__To-do item__: Repeat the Oracle data dictionary article from "Using SQL*Loader, several" up to and including "a few months.", switching "customers" to "users".

** Page extract follows **

An Oracle Data Dictionary Anomaly: VARCHAR2, CLOB, and Exadata

A.K.A. The Serendipitous Nature of Debugging ORA- Errors

There is usually an Exadata angle to my posts, and this one won’t disappoint. It started out as I was debugging an “ORA-39777: data saves are not allowed when loading lob columns” error.

The Original Problem

Using SQL*Loader, several of my customers were suddenly seeing ORA-39777 (data saves are not allowed when loading lob columns) on a couple of tables. This was strange since none of our standard released tables had a CLOB column; the data model has not changed for at least a few months.

At first I thought that perhaps the Oracle client version, and as a result the SQL*Loader version, was changed; however, when I tried reproducing the error with every combination of the Oracle client from 12.1.0.1 through 19c (19.4) against database versions 12.1.0.2 through 19c; every test case I tried worked fine. At that point, I was thinking it could be data related or a different client patch set. Until I could get more details on that, I decided to research a different aspect of the error, so the next step was to look and see what might be in Oracle Support.

Searching Oracle Support

The only reference I found to ORA-37777 was this bug:

Bug 20254971 : ORA-39777 AT DIRECT PATH LOADING OF CLOB DATA USING SQLLOADER

It was an old bug going back to 11.2.0.4, and there is still no patch, but the bug is supposed to be fixed in 19.1. But one part of the mystery was solved — note the “DIRECT PATH LOADING” part of the bug description. I had recently recommended changing their SQL*Loader control files to use direct path loads since there is no downside and all upside for that change in their environment. Still, the bug references two INFILE clauses in the control file, and their control files always had just one. The other question remained — where is the CLOB?

MAX_STRING_SIZE

The control files that hit the error all referenced tables with “wide” VARCHAR2 columns such as VARCHAR2(5000) and VARCHAR2(10000). The parameter MAX_STRING_SIZE, available since Oracle Database 12c Release 1, when set to EXTENDED, allows for VARCHAR2 columns up to 32767. Our released code now requires MAX_STRING_SIZE set to EXTENDED. But it’s still not a CLOB, right? When I do a DESCRIBE on a table with a wide VARCHAR2, it sure looks like a VARCHAR2:

SQL> describe testwide

Name                   Null?    Type
---------------------- -------- --------------------
ID                              NUMBER
TM                              DATE
BIGSTR                          VARCHAR2(5000)

** End of Page extract **
** Data under study follows **

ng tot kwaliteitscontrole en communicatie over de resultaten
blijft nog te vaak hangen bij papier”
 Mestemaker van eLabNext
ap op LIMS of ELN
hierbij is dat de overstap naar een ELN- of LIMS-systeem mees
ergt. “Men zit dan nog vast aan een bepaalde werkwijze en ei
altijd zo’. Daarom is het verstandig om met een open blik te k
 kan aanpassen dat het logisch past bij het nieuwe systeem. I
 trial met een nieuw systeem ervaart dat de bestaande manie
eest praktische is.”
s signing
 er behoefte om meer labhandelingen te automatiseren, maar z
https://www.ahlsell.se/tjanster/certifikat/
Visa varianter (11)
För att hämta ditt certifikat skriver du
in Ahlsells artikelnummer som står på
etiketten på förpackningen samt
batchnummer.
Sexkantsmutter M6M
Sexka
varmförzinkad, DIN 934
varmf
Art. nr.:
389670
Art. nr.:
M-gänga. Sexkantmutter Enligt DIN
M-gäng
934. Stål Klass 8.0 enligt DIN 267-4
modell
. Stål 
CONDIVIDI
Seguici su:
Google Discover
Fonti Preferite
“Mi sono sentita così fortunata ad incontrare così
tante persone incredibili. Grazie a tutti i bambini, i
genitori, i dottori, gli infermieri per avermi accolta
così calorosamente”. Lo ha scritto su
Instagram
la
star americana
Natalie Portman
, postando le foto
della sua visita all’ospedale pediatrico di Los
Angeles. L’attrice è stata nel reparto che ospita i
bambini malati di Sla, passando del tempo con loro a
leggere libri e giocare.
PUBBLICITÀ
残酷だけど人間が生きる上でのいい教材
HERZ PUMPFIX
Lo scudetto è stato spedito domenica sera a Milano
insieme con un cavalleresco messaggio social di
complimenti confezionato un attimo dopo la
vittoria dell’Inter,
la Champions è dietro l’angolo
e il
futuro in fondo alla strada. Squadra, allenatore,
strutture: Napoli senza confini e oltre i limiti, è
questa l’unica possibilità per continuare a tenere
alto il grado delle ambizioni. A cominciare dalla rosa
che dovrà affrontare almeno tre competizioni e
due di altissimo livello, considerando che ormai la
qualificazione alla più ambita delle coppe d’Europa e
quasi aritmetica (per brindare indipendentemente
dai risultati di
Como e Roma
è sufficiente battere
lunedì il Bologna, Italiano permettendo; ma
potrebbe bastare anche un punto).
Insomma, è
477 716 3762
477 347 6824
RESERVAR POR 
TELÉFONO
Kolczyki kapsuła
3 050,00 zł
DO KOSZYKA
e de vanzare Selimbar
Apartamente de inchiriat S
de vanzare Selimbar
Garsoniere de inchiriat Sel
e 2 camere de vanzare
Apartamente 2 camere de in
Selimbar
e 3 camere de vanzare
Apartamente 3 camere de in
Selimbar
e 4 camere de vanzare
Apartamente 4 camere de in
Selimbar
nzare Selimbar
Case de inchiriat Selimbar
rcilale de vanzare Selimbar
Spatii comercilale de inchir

** End of Data under study **

__Result of this task__:
Using SQL*Loader, several of my users were suddenly seeing ORA-39777 (data saves are not allowed when loading lob columns) on a couple of tables. This was strange since none of our standard released tables had a CLOB column; the data model has not changed for at least a few months.